This patient underwent a left total ankle arthroplasty with attempted hindfoot arthrodesis by another surgeon. X-rays showed evidence of an existing total ankle arthroplasty with fibular osteotomy and attempted double hindfoot arthrodesis. There was no apparent healing across any of the arthrodesis sites nor the osteotomy site. There was significant subsidence and loosening of the implant with osteolysis surrounding both the tibial and talar components. Given elevated CRP, clinical findings and x-ray evidence of osteolysis and loosening surrounding components, a staged procedure was recommended including removal of all hardware, explant of total ankle arthroplasty, irrigation and debridement, placement of antibiotic cement spacer with bone biopsy.

Postoperative Diagnosis
1) Left total ankle subsidence and loosening (T84.038A for loosening)
2) Left subtalar, talonavicular arthrodesis nonunion (M96.0 for Pseudoarthrosis after fusion or arthrodesis?)

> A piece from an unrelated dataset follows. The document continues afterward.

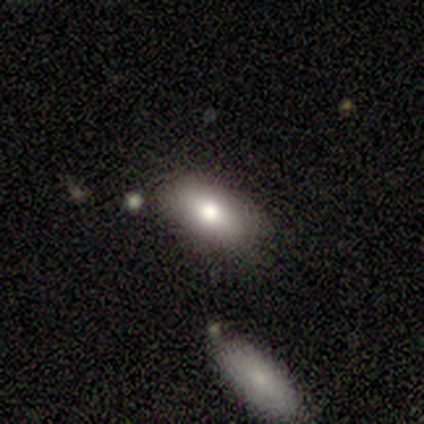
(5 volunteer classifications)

3) Left fibular osteotomy nonunion (included with M96.0?)

1st Operation
1) Left total ankle arthroplasty explant with antibiotic spacer placement (27704 but unable to find a placement code that can be billed with this code)
2) Left ankle irrigation and debridement to the level of bone (11044)

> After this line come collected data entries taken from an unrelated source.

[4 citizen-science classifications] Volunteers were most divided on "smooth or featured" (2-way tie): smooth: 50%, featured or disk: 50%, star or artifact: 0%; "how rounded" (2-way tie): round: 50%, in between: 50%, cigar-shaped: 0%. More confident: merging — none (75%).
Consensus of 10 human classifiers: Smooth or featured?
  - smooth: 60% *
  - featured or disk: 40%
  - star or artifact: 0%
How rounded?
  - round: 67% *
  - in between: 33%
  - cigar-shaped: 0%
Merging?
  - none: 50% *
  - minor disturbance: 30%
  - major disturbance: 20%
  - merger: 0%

3) Removal of hardware from left subtalar, talonavicular and fibula (included in 27704?)
4) Open Reduction and Percutaneous Pinning of the left fibula (27726 is the closest I can relate with however I think these are more for fractures than osteotomy nonunion?)

Technique
Previous lateral incision was utilized. This was carried through skin and subcutaneous tissues. Superficial peroneal nerve was protected throughout the procedure. Dissection was carried down to the level of the lateral plate. A superficial fluid culture was taken at the level of the distal fibular plate. This was removed with the appropriate screwdriver and a key elevator. Fibular osteotomy site was identified. There was noted to be malunion at the osteotomy site without any evidence of healing. The fibula was reflected posteriorly. This gave us access to the tibiotalar joint. A deep fluid culture was taken at this level. Tibial and talar components were identified and easily removed with a rongeur. There was no evidence of bony ingrowth to either component. Polyethylene was removed with the tibial component.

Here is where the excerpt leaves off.